I drove my husband to the airport at 6 a.m. I drove back to pick him up at 7:30. We drove out to the airport again this afternoon. All those trips to the airport, and he still didn’t make it from Spokane to Montreal. But he did triumph over the airline system.
We knew something was wrong when he didn’t get an email confirmation of his e-ticket so he could check in online. I tried to look him up with his United Mileage Plus information; as usual, I couldn’t get in. And his confirmation number plus last name didn’t get me anywhere. Weird. That had always worked before.
I had called United last week to bump his seats up to Economy Plus, and they found him, so we thought he would be able to check in at the airport. We rolled in a little late – about 45 minutes before his flight instead of the “required” two hours – but pretty confident that he’d be fine, as he had no luggage to check. Well, he was confident; I’m always petrified something will go wrong. And today, it did. Hah! I was right.
I dropped him off and heard this story later. He checked in at the ticket counter and found that his reservation was under “Martes” not Mertes. He might have tried to skate through on a normal, U.S.-only flight, but not on an international one. He didn’t want to get stuck at Customs going in or out, with a ticket that didn’t match his passport. So he asked the ticket agent to change his name, and she just stamped his ticket and told him to go on through. “It’ll be fine,” she said. My husband was skeptical, but he tried. Of course the TSA agent stopped him and sent him back to ticketing.
Again, the ticket agent insisted he’d be fine. Again, TSA wouldn’t let him through until the ticket agent promised he could get reticketed at the gate. Again, my husband didn’t believe her, but what could he do? He followed the accommodating and sympathetic TSA agent (who told him “She’s done this four times this morning and we’re really upset with her”) back to the gate, where the gate agent looked at him like he was nuts. “We don’t do ticketing at the gate.” Right. And back my husband went to the ticket agent.
Long story short – the flight left without him. The ticket agent refused to issue him a receipt showing his name spelled correctly. She said she couldn’t issue anything with his correct name until he bought another ticket. So he came home, frustrated and angry with the airline system, but mostly with the agent herself. He couldn’t reticket at the airport because he didn’t know when his boss would want him to reschedule.

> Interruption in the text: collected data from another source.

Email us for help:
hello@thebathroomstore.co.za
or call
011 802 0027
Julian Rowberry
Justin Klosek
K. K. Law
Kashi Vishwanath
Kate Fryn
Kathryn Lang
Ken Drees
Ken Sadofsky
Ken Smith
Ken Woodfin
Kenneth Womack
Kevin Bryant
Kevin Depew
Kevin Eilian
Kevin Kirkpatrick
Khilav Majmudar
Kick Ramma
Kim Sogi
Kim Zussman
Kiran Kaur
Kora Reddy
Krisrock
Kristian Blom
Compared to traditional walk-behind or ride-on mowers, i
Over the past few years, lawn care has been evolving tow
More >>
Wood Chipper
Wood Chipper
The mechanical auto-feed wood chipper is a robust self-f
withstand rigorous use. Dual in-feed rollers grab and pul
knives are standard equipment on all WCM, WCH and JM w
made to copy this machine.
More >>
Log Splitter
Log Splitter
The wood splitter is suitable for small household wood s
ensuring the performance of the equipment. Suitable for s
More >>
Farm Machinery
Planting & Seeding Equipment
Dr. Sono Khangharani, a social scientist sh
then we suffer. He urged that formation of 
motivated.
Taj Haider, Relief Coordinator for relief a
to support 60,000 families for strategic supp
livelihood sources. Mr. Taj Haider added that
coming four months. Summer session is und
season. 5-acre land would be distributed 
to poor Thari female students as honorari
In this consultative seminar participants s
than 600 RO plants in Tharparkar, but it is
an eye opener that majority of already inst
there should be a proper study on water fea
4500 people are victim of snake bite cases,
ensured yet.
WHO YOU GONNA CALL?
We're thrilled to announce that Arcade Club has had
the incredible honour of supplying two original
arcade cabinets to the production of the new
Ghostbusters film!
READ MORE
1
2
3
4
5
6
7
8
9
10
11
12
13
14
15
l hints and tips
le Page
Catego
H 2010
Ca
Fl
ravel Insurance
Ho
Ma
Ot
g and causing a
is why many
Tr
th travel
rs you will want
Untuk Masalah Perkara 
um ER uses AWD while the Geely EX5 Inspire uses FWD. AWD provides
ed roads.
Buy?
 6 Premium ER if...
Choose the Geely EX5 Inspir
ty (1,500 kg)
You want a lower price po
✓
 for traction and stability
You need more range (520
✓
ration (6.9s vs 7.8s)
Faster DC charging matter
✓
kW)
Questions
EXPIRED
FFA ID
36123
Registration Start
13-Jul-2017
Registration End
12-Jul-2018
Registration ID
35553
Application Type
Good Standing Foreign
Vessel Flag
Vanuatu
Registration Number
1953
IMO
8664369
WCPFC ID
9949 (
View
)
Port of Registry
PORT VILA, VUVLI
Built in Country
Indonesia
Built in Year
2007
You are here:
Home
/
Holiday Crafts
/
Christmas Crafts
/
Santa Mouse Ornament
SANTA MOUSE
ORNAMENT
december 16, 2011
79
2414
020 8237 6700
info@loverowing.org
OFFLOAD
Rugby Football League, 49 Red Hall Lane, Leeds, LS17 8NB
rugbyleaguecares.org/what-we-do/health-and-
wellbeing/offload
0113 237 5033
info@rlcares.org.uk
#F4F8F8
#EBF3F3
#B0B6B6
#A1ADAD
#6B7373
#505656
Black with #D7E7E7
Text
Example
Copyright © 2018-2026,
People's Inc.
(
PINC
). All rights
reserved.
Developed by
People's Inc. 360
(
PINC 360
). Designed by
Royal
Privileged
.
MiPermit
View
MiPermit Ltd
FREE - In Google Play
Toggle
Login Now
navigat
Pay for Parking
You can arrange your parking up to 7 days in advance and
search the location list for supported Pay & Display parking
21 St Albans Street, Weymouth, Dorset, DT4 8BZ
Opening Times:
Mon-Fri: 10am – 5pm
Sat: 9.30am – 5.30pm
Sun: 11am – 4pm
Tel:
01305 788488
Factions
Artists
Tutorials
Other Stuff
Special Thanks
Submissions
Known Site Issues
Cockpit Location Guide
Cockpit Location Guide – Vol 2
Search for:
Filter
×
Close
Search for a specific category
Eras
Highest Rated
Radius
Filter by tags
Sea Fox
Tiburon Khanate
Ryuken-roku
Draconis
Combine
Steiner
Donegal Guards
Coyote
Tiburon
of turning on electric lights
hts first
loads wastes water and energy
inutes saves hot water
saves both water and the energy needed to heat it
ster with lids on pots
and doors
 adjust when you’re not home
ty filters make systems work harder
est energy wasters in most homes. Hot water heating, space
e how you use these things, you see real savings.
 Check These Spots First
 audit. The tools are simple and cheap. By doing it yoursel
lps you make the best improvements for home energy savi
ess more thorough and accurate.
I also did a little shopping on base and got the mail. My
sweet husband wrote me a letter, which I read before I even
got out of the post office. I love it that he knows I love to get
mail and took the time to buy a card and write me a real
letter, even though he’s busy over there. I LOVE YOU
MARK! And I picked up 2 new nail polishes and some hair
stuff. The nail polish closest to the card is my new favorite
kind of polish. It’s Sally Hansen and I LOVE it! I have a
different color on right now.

Once he called the office and got a new date for his trip, I got on the phone with United. I expected to just change up his ticket, and gosh, was I wrong. Half an hour on the phone with United, and I was as upset as my husband. The news was bad: the problem with Scott’s name being misspelled was being tied to his Mileage Plus account, which they said had shown his name as “Martes” not “Mertes” since the 1990s. Neither of us believed that, since he’s flown on United many times without running into this issue. What I do remember is talking very slowly and clearly to the foreign-sounding agent when I first made Scott’s reservations for Montreal: “M-MARY. E-EDWARD. R-RAYMOND…” You get the picture. Apparently she thought that was “A-ADWARD.”
The call to United this afternoon left us reeling, because there was simply nothing they could do for us until we got the Mileage Plus mess straightened out. Until then, that $977 ticket was useless. And the price for a new ticket had gone up to $1,800, which we’d have to pay for immediately, since we had no credit coming anytime soon from the old ticket. Oh, and don’t forget the $150 change fee, and the $98 for Economy Plus seats that we’d have to buy again. No refunds there.
The agent on the phone gave us a slim hope that we could get a better outcome by going back to the airport. Great, another 44-mile roundtrip on the off chance the same agent would be there (apparently that was a requirement). But we decided to try.
When we arrived at the United counter, we found one female and one male agent and no customers. We had their total attention. While I stood by for moral support, my knees shaking because I hate, absolutely hate, confrontations, Scott stepped up and told the woman his story. He told it with feeling and emotion; I could almost see her mascara run. This woman wasn’t the agent from earlier in the day, which turned out to be a good thing. She had a kind heart and some authority, or perhaps she got the power to help us from the guy next to her. They worked our case together.
Twenty minutes later, we walked out with new tickets for the exact day Scott needed to go back and ZERO fees. In other words, instead of an extra $1100 (if our current ticket had had any value), we traded his tickets straight across. This just does not happen. It simply doesn’t. I knew if anyone could make a miracle happen at that airline counter, Scott could; he’s a likeable, nice, friendly guy, and he got through to a couple of people by appealing to them kind of like Princess Leia did in Star Wars: “Help me Obi Wan Kenobi, you’re my only hope.”
So Scott has his tickets to fly out next Sunday, and my Jedi and I have a few extra days at home together. Montreal will keep. All is well.